_STUDY TEXT_.
Post by Mister Tee »

Damn – had a busy week, and now I’m getting here at the tail-end of the discussion.

I view 1976 as basically the end of the 70s movie boom. You could maybe extend it to April of ’77, when Annie Hall opened (and then say the May opening of Star Wars pointed the way to the new, far lesser world to come). But 1977 and 1978 were lackluster years, and, though there were a whole lot of good movies in 1979, they were mostly of a more domesticated sort – the spirit of rebellion and experimentation that had marked the post-Bonnie and Clyde era was largely gone.

Of the films that didn’t make the film or director slates in 1976, I thought most highly of Truffaut’s Small Change. I’d also highlight Carrie, and the seemingly forgotten Bingo Long Travelling All-Stars and Motor Kings. Not alot else.

The primary reason I can’t come up with much in the way of alternates is, for the second consecutive year, Academy voters did their jobs pretty well – seeing to it that the actual best films got their due in the big categories.

I was completely surprised by Bergman’s nod for Face to Face; it hadn’t been discussed at all ahead of time (all the foreign language heat was with Seven Beauties). I have to agree with Magilla, that it may have been carryover sympathy from the Scenes from a Marriage omission-by-technicality – or just tribute to the fact that, with Cries and Whispers/Scenes from a Marriage/Face to Face, Bergman was having his greatest period of US mainstream success since the early days of Smiles of a Summer Night and Wild Strawberries. I liked Face to Face, but I think it mostly exists as a vehicle for the great Liv Ullmann performance; the story and technique aren’t anything I’d place among Bergman’s strongest. There’s nothing objectionable about this nomination, but it seems more a matter of timing than anything else.

_MATERIAL SHOWN_.

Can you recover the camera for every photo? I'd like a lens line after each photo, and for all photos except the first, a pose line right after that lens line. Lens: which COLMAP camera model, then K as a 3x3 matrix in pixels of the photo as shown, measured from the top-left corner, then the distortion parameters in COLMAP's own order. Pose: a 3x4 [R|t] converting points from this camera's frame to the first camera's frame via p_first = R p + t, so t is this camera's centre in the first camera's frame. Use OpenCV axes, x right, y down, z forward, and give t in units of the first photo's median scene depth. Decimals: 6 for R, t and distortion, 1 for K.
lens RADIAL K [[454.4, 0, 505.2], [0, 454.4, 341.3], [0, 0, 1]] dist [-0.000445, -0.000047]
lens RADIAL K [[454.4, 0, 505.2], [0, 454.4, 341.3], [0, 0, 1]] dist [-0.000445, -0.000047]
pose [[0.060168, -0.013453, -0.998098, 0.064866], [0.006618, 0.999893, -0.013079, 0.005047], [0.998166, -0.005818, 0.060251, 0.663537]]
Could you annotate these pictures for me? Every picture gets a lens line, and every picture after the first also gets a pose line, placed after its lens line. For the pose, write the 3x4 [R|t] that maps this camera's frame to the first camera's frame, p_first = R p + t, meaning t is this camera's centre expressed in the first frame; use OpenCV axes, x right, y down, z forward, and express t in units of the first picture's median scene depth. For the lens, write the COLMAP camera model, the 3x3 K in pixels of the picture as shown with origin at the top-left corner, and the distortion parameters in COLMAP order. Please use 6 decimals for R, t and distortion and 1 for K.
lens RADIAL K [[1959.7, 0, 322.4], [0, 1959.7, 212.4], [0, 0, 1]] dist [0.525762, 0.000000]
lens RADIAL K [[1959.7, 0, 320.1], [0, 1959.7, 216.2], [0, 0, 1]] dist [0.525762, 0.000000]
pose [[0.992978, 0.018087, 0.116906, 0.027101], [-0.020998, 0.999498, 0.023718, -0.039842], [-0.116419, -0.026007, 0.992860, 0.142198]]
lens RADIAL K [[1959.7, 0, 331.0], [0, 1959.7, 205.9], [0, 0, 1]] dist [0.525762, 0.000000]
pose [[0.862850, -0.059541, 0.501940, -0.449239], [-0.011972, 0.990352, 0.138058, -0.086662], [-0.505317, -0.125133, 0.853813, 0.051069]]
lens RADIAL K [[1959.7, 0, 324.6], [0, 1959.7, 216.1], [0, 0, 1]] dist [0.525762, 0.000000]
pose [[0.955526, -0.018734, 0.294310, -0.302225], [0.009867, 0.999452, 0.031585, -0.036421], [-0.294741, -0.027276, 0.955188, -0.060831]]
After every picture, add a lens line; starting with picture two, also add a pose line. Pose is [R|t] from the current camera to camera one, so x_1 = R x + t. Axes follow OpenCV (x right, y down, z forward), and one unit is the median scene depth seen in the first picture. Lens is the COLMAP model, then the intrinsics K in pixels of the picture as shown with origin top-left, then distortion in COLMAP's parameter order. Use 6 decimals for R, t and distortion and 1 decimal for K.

_PROBLEM DETAILS_.
Return the forum post on 1976 movies from "Post by Mister" to "Not alot else.", copied word for word. The material comes from a different source than the text.

_THE ANSWER_.
Post by Mister Tee »

Damn – had a busy week, and now I’m getting here at the tail-end of the discussion.

I view 1976 as basically the end of the 70s movie boom. You could maybe extend it to April of ’77, when Annie Hall opened (and then say the May opening of Star Wars pointed the way to the new, far lesser world to come). But 1977 and 1978 were lackluster years, and, though there were a whole lot of good movies in 1979, they were mostly of a more domesticated sort – the spirit of rebellion and experimentation that had marked the post-Bonnie and Clyde era was largely gone.

Of the films that didn’t make the film or director slates in 1976, I thought most highly of Truffaut’s Small Change. I’d also highlight Carrie, and the seemingly forgotten Bingo Long Travelling All-Stars and Motor Kings. Not alot else.